Statistical analysis
Following genotyping using Illumina’s Drug Core SNP array, analysis was performed using Plink v1.9. Quality control measures were applied to the genotype data set to exclude samples with low genotype call rate or excess heterozygosity. Accordingly, SNPs with a genotype call rate < 98%, minor allele frequency < 1%, or deviating from Hardy-Weinberg equilibrium (P < 10E-6) were excluded. After filtering the data with the above criteria, 341,385 SNPs were used in analysis. Population background was determined using principal component analysis (PCA) in comparision to samples from 1000 genome project and only samples with European ancestry were included in the analysis. The analysis in European and Russian cohorts was performed using linear or logistic regression models. A model incorporating sports grouped by training modalities (i.e. sports with high vs. low/moderate aerobic component) was used for the discovery cohort after incorporating gender and PCA components 1, 2, 3 & 4 as covariates in the model.
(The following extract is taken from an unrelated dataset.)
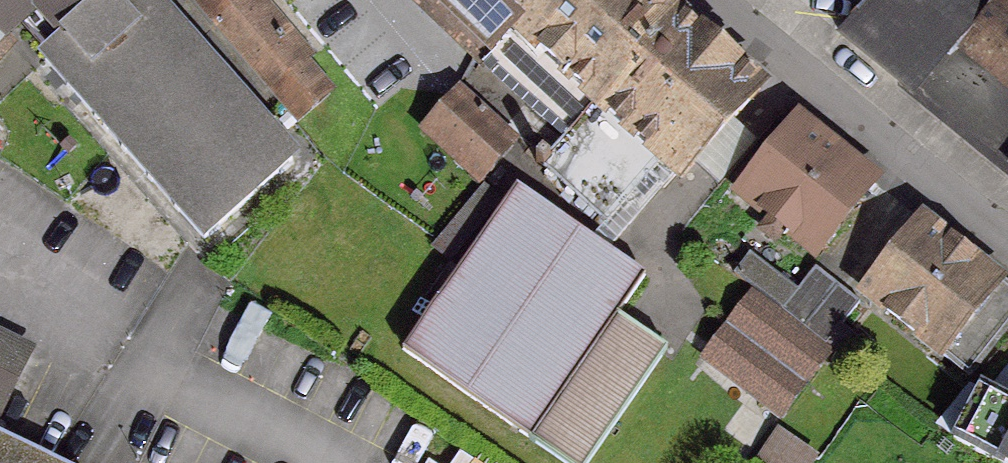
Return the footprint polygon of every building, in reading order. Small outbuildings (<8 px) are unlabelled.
[(7,32),(15,24),(44,57),(39,62),(89,118),(88,119),(92,123),(93,122),(116,148),(115,148),(119,153),(120,152),(143,178),(142,178),(145,182),(146,181),(169,207),(168,208),(172,212),(173,212),(199,240),(285,162),(261,134),(262,133),(258,129),(257,130),(234,104),(235,103),(231,99),(230,100),(207,74),(208,74),(204,69),(203,70),(180,44),(181,44),(178,39),(177,40),(141,0),(0,0),(0,38),(7,32)] [(245,0),(188,0),(292,122),(323,96),(298,66),(300,64),(245,0)] [(668,15),(652,0),(408,0),(476,65),(564,139),(668,15)] [(1007,174),(1007,0),(863,0),(856,8),(854,7),(851,10),(854,12),(833,34),(1006,176),(1007,174)] [(674,181),(753,91),(668,15),(564,139),(544,163),(536,156),(529,164),(537,171),(539,169),(601,223),(654,163),(674,181)] [(476,113),(473,116),(449,95),(419,128),(466,171),(461,177),(472,187),(491,166),(482,157),(499,140),(476,119),(479,116),(476,113)] [(810,254),(866,183),(792,124),(735,194),(810,254)] [(555,462),(583,462),(661,352),(612,317),(639,278),(511,189),(396,352),(555,462)] [(860,294),(962,377),(1007,320),(1007,297),(917,223),(860,294)] [(727,275),(748,292),(797,329),(832,287),(807,268),(790,291),(742,255),(727,275)] [(832,287),(797,329),(819,347),(821,345),(840,360),(855,341),(835,326),(853,303),(832,287)] [(766,362),(742,394),(773,417),(821,353),(748,297),(723,330),(766,362)] [(22,353),(0,342),(0,398),(22,353)] [(975,392),(949,441),(992,462),(1007,462),(1007,409),(975,392)] [(809,459),(771,431),(748,462),(806,462),(809,459)] [(46,462),(0,441),(0,462),(47,462),(46,462)]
A stringent Bonferroni level of significance of p < = 0.05/341385 = 1.46E-7 was used to define significant associations. To perform the meta-analysis, the Cochrane Review Manager version 5.3 was used. Random and fixed effect models were applied. The heterogeneity degree between the studies was assessed with the I2 statistics. Associations between SNPs and metabolite levels were computed using lm function in R (version 3.3.1) while correcting for gender, hemolysis and PCA. An additive inheritance model was used (SNPs were coded as 0,1,2 according to their genotype group. Pathway enrichment analyses were carried out using Chi square tests to identify pathways with enriched metabolites ranked by p-value from the linear model since Bonferroni level of significance was not observed.